• WORK INSTRUCTIONS: Retype, word for word, the line holding "nose: (373, 261)" and every line below it to the end of the listing. Leave out the pictures.

• ENTRIES PROVIDED:
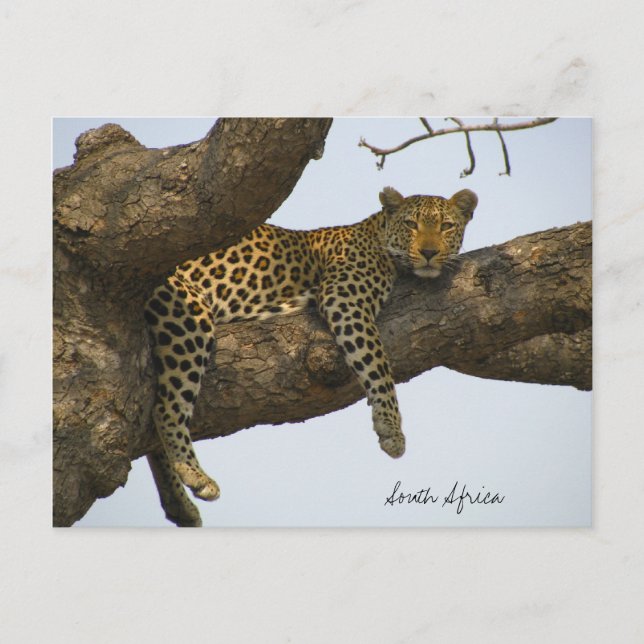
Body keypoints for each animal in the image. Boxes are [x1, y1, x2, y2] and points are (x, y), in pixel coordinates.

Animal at [144, 186, 477, 525]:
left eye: (446, 227)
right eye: (411, 224)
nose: (429, 252)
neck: (378, 235)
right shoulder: (344, 298)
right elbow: (377, 362)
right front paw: (391, 429)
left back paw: (180, 505)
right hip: (188, 311)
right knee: (166, 408)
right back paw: (194, 474)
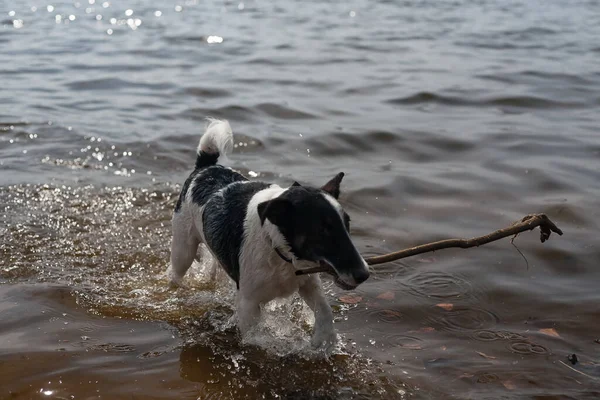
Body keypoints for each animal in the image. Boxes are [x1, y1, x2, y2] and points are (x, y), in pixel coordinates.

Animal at [165, 119, 370, 350]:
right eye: (322, 230)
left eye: (347, 224)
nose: (364, 274)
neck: (278, 248)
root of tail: (205, 167)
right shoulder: (248, 304)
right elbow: (255, 339)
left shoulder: (308, 281)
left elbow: (324, 309)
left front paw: (324, 340)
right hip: (183, 249)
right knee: (176, 271)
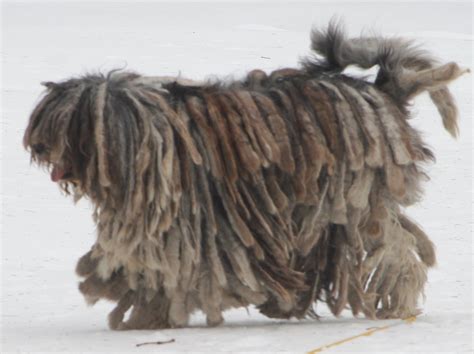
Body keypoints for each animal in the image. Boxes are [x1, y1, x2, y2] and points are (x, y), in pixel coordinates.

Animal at [23, 24, 466, 330]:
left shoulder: (193, 228)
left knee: (396, 252)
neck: (150, 139)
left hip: (355, 201)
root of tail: (380, 90)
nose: (38, 147)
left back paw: (395, 300)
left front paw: (151, 315)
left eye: (67, 124)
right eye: (46, 119)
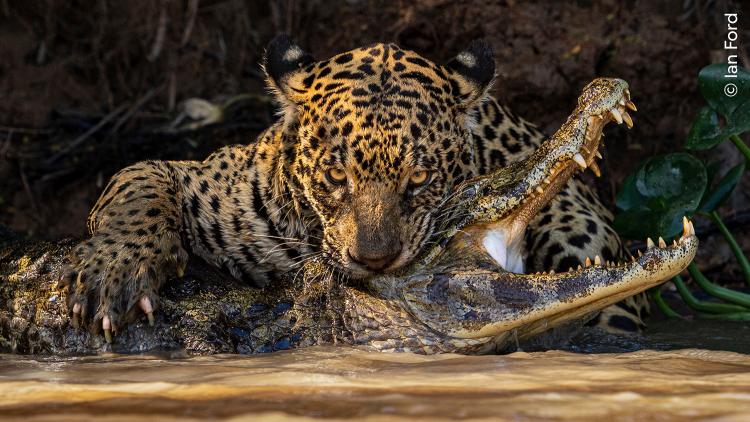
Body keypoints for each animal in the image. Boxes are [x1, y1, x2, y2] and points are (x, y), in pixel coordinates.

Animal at [64, 35, 647, 342]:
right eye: (336, 176)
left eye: (419, 178)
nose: (373, 261)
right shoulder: (199, 178)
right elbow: (140, 190)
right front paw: (114, 275)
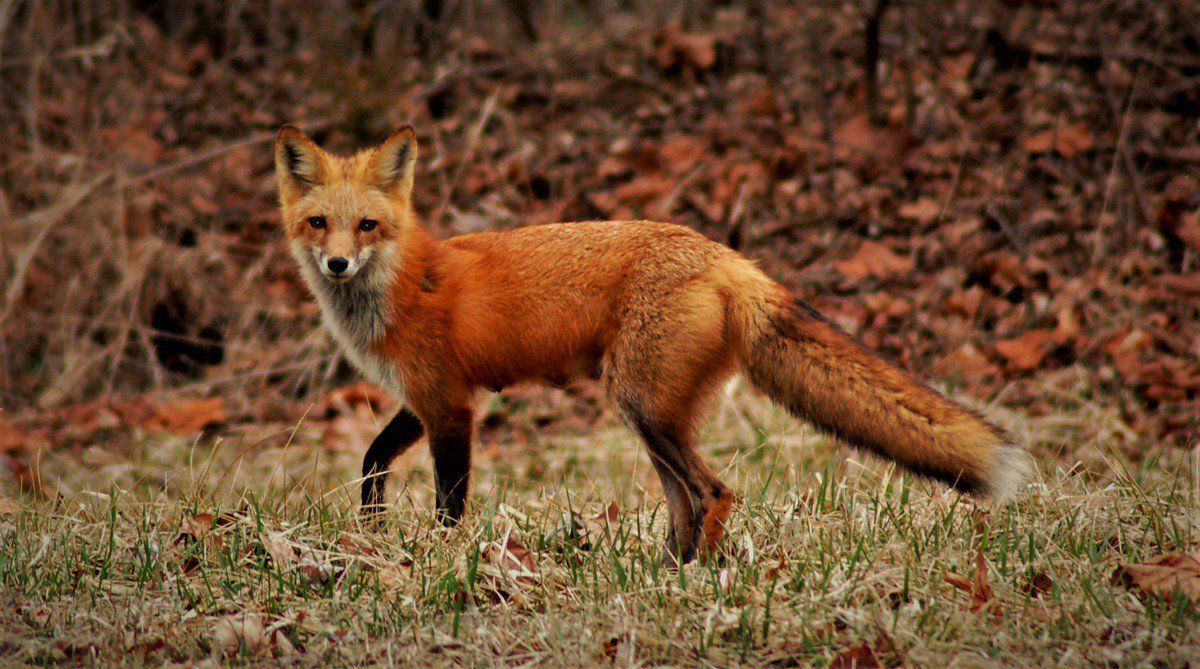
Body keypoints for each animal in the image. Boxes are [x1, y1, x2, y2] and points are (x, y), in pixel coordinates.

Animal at [274, 124, 1030, 565]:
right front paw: (371, 527)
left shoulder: (453, 406)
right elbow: (372, 459)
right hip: (653, 414)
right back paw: (665, 574)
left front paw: (438, 561)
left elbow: (448, 505)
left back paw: (694, 579)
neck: (401, 284)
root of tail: (725, 256)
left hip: (643, 406)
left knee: (714, 493)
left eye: (367, 226)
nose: (337, 264)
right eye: (318, 224)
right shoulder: (424, 399)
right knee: (683, 504)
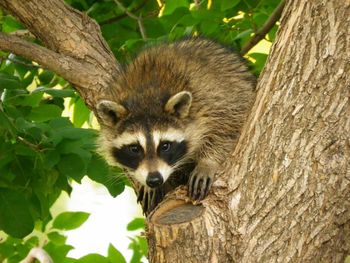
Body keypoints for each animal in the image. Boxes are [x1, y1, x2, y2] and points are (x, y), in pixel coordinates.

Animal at [97, 39, 256, 216]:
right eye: (134, 149)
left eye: (165, 146)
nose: (154, 180)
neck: (145, 97)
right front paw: (147, 185)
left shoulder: (213, 98)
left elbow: (228, 126)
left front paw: (207, 162)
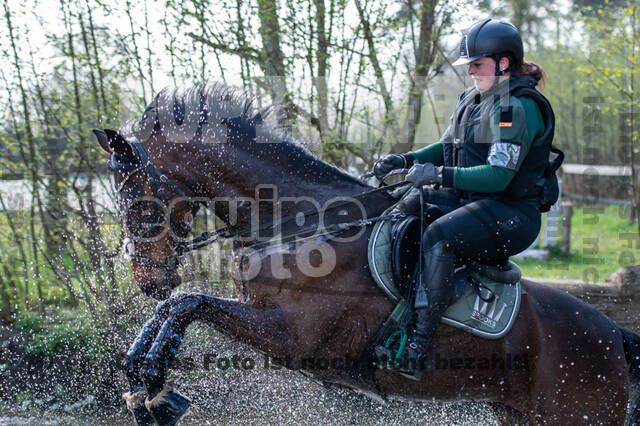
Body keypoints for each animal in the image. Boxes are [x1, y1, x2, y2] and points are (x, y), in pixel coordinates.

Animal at [94, 83, 640, 426]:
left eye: (135, 199)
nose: (146, 280)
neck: (301, 220)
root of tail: (614, 335)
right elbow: (176, 307)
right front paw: (143, 386)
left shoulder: (297, 338)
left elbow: (188, 304)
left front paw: (154, 389)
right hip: (517, 413)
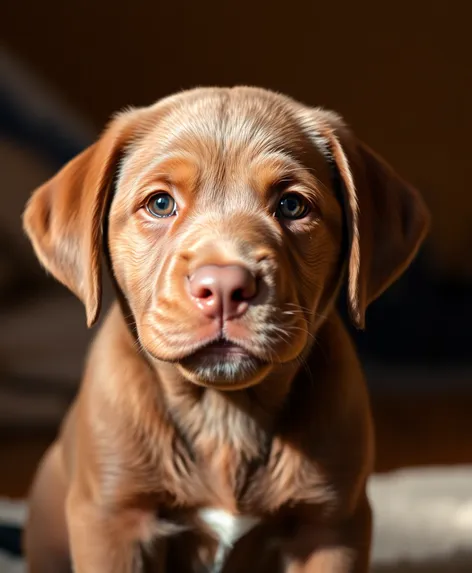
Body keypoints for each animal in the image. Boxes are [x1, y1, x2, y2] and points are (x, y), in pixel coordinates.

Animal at [22, 86, 430, 572]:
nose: (223, 287)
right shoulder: (112, 519)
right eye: (160, 203)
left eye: (292, 205)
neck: (225, 417)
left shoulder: (331, 524)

• TASK ANSWER:
nose: (373, 261)
right shoulder: (199, 178)
right elbow: (140, 190)
right front paw: (114, 275)
Body keypoints for each animal in the image. Boxes are [x1, y1, x2, y2] and points are (x, y), in pixel coordinates.

Animal at [274, 124, 1030, 565]:
right front paw: (371, 527)
left shoulder: (453, 406)
right elbow: (372, 459)
right hip: (653, 414)
right back paw: (665, 574)
left front paw: (438, 561)
left elbow: (448, 505)
left back paw: (694, 579)
neck: (401, 284)
root of tail: (725, 256)
left hip: (643, 406)
left knee: (714, 493)
left eye: (367, 226)
nose: (337, 264)
right eye: (318, 224)
right shoulder: (424, 399)
right knee: (683, 504)
Body keypoints for each animal in the image. Boxes are [x1, y1, x2, y2] and points are (x, y), in pixel coordinates.

Animal at [97, 39, 256, 216]:
right eye: (134, 149)
left eye: (165, 146)
nose: (154, 180)
neck: (145, 97)
right front paw: (147, 185)
left shoulder: (213, 98)
left elbow: (228, 126)
left front paw: (207, 162)
Body keypoints for each animal in the image. Boxes are [x1, y1, x2, y2] and points are (x, y), in pixel coordinates.

Animal at [94, 83, 640, 426]:
left eye: (135, 199)
nose: (146, 280)
neck: (301, 220)
root of tail: (614, 335)
right elbow: (176, 307)
right front paw: (143, 386)
left shoulder: (297, 338)
left elbow: (188, 304)
left front paw: (154, 389)
right hip: (517, 413)
Body keypoints for each animal in the image. Boxes are [x1, y1, x2, y2] and points are (x, y), in pixel coordinates.

Animal at [22, 86, 430, 572]:
nose: (223, 287)
right shoulder: (112, 519)
right eye: (160, 203)
left eye: (292, 205)
neck: (225, 417)
left shoulder: (331, 524)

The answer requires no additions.